**WHAT THE EXERCISE ASKS**:
For the entries presented below, indicate the number of lines that include the word "INPUT", adding nothing else.
* * * *
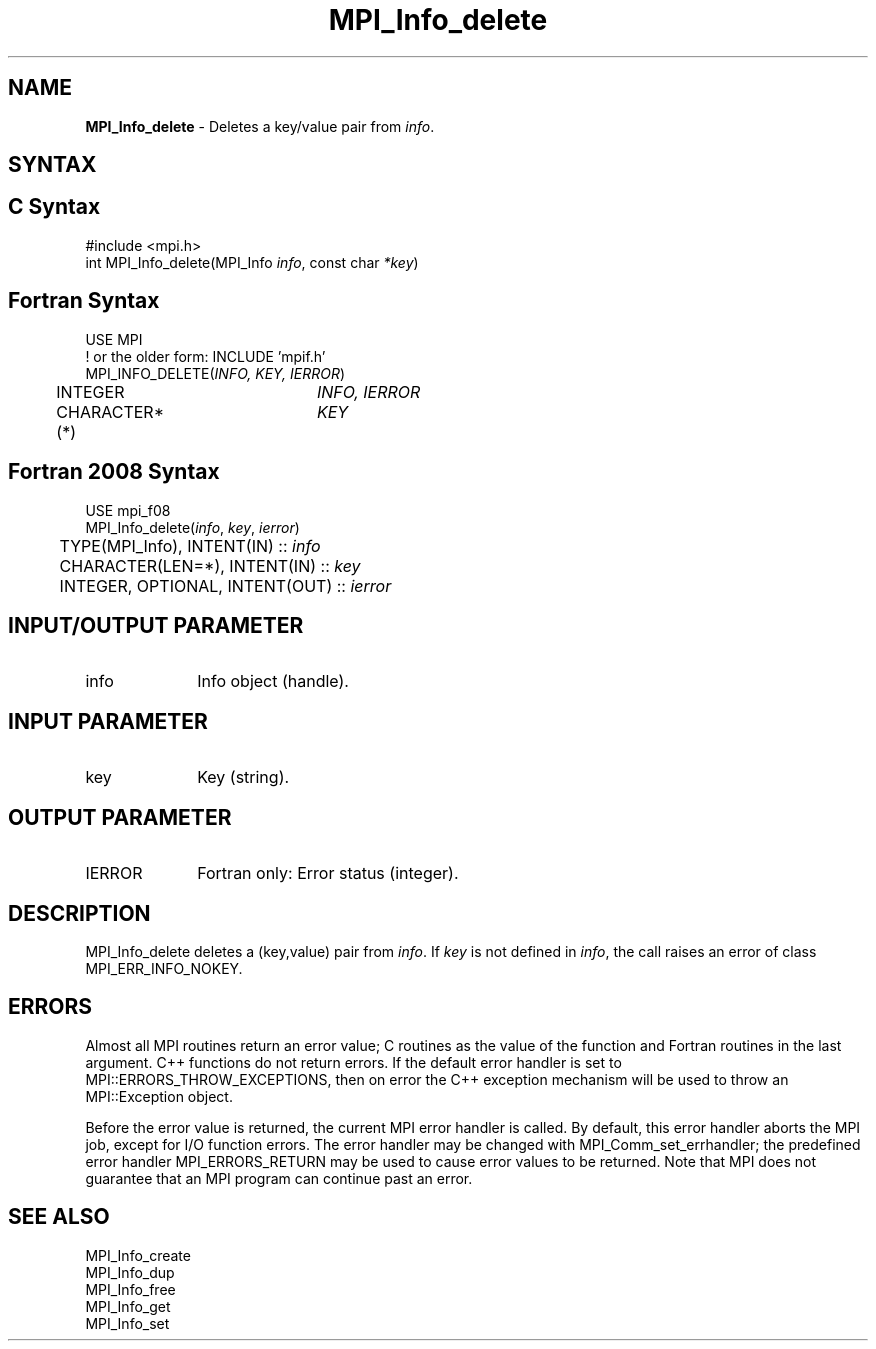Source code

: .\" -*- nroff -*-
.\" Copyright 2013 Los Alamos National Security, LLC. All rights reserved.
.\" Copyright 2010 Cisco Systems, Inc.  All rights reserved.
.\" Copyright 2006-2008 Sun Microsystems, Inc.
.\" Copyright (c) 1996 Thinking Machines Corporation
.\" $COPYRIGHT$
.TH MPI_Info_delete 3 "Dec 18, 2020" "4.1.0" "Open MPI"
.SH NAME
\fBMPI_Info_delete\fP \- Deletes a key/value pair from \fIinfo\fP.

.SH SYNTAX
.ft R
.SH C Syntax
.nf
#include <mpi.h>
int MPI_Info_delete(MPI_Info \fIinfo\fP, const char \fI*key\fP)

.fi
.SH Fortran Syntax
.nf
USE MPI
! or the older form: INCLUDE 'mpif.h'
MPI_INFO_DELETE(\fIINFO, KEY, IERROR\fP)
	INTEGER		\fIINFO, IERROR\fP
	CHARACTER*(*)	\fIKEY\fP

.fi
.SH Fortran 2008 Syntax
.nf
USE mpi_f08
MPI_Info_delete(\fIinfo\fP, \fIkey\fP, \fIierror\fP)
	TYPE(MPI_Info), INTENT(IN) :: \fIinfo\fP
	CHARACTER(LEN=*), INTENT(IN) :: \fIkey\fP
	INTEGER, OPTIONAL, INTENT(OUT) :: \fIierror\fP

.fi
.SH INPUT/OUTPUT PARAMETER
.ft R
.TP 1i
info
Info object (handle).

.SH INPUT PARAMETER
.ft R
.TP 1i
key
Key (string).

.SH OUTPUT PARAMETER
.ft R
.TP 1i
IERROR
Fortran only: Error status (integer).

.SH DESCRIPTION
.ft R
MPI_Info_delete deletes a (key,value) pair from \fIinfo\fP. If \fIkey\fP is not defined in \fIinfo\fP, the call raises an error of class MPI_ERR_INFO_NOKEY.

.SH ERRORS
Almost all MPI routines return an error value; C routines as the value of the function and Fortran routines in the last argument. C++ functions do not return errors. If the default error handler is set to MPI::ERRORS_THROW_EXCEPTIONS, then on error the C++ exception mechanism will be used to throw an MPI::Exception object.
.sp
Before the error value is returned, the current MPI error handler is
called. By default, this error handler aborts the MPI job, except for I/O function errors. The error handler may be changed with MPI_Comm_set_errhandler; the predefined error handler MPI_ERRORS_RETURN may be used to cause error values to be returned. Note that MPI does not guarantee that an MPI program can continue past an error.

.SH SEE ALSO
.ft r
MPI_Info_create
.br
MPI_Info_dup
.br
MPI_Info_free
.br
MPI_Info_get
.br
MPI_Info_set
.br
* * * *
**RESULT BELOW**:
2